Modern science is interdisciplinary and data-intensive. In the past, the problem was how to obtain data. Today, the bottleneck is the need for new computational strategies and tools so that scientists can manage these massive volumes of heterogeneous, distributed, data, and generate new knowledge from the processing, analysis and visualization of the data.
eScience, also called data-driven science, is characterized by joint research in computer science in collaboration with scientists from other domains so they can obtain results faster, better or in a different way. eScience research is about big data -- and the design and development of algorithms, tools and techniques to support the whole research cycle, from capture, curation and mining of data to data visual representation and sharing.

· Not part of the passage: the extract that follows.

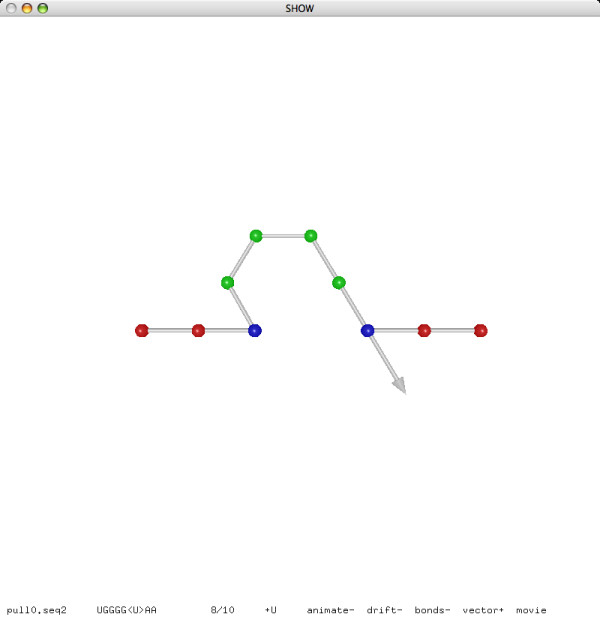
A pull move (before).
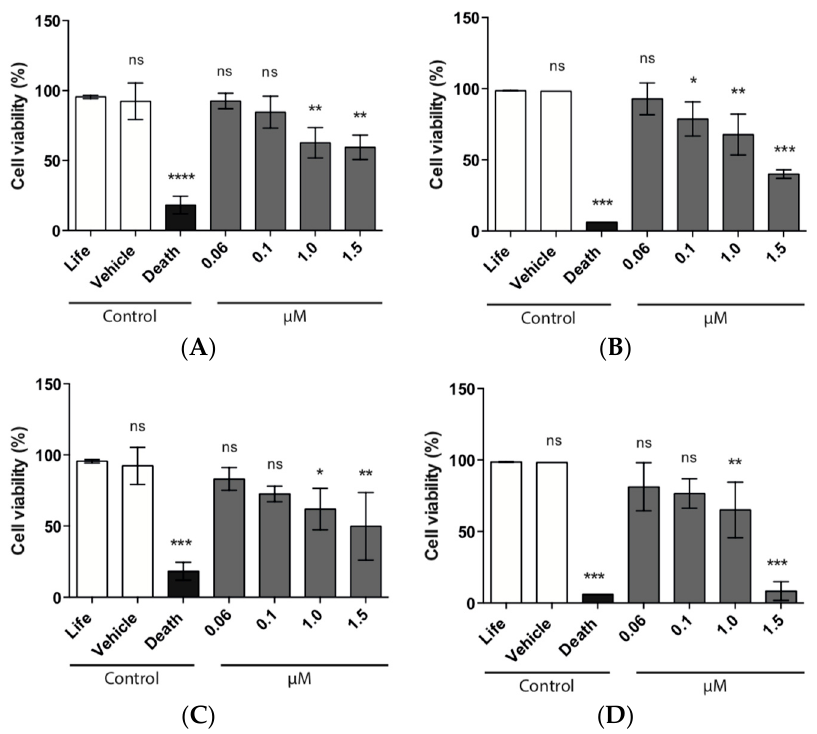
Figure 7. Viability expressed as cell viability percentage of HeLa cells treated with different concentrations of EE/alginate nanoparticles compared to the Culture medium control. A: TC 30 CR 0.5/ 1 h; B: TC 30 CR 0.5/ 24 h; C: TC 30 CR 1.33/ 1 h; and D: TC 30 CR 1.33/ 24 h.* = P < 0.1, ** = P < 0.01, *** = P < 0.001, ns = no statistically significant difference.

Countless eScience initiatives depend on Geoinformatics – e.g., in studies concerning biodiversity, global warming, smart cities or archaeology. Nevertheless, many of these projects do not take full advantage of advances in the science of geodata management. By the same token, research efforts in Geoinformatics might profit from methodologies, algorithms and techniques developed in projects that have little to do with geographic issues -- e.g., in eHealth (and studies that try to understand multi-scale interactions between genomics, proteomics and metabolomics). The talk will discuss the challenges of some of these initiatives, and how their solution requires extending the reach of Geoinformatics – thus advancing other sciences and Geoinformatics itself.